Required work: Find the line in the entries below that contains "right elbow: (26, 288)". Repeat it exactly, and every line after it through the line that contains "neck: (213, 237)".

Records provided:

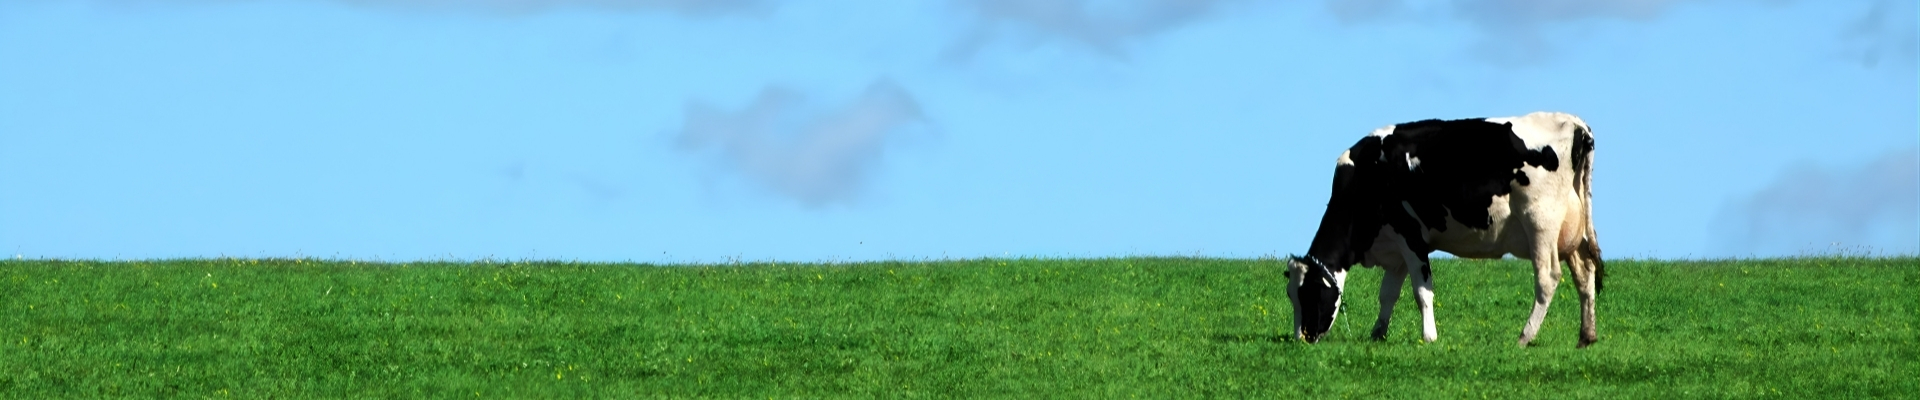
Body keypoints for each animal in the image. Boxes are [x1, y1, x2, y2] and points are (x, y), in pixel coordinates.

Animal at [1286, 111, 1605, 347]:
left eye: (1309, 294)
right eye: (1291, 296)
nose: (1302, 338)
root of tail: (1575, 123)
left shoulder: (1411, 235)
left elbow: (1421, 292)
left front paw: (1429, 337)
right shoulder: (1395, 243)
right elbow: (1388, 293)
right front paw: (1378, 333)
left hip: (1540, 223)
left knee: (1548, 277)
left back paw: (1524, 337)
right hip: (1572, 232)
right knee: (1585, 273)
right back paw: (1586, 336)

--

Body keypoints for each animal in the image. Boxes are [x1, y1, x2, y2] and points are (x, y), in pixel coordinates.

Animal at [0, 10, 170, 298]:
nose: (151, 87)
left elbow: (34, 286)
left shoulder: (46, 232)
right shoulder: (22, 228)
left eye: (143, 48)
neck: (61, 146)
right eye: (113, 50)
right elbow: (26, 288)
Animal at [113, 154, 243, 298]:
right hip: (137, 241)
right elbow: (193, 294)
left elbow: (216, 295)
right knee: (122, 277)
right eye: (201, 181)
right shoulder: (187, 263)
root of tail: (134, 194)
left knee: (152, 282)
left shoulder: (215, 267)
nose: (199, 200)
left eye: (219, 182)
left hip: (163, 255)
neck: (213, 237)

Result of the exercise:
right elbow: (26, 288)
Animal at [113, 154, 243, 298]:
right hip: (137, 241)
right elbow: (193, 294)
left elbow: (216, 295)
right knee: (122, 277)
right eye: (201, 181)
right shoulder: (187, 263)
root of tail: (134, 194)
left knee: (152, 282)
left shoulder: (215, 267)
nose: (199, 200)
left eye: (219, 182)
left hip: (163, 255)
neck: (213, 237)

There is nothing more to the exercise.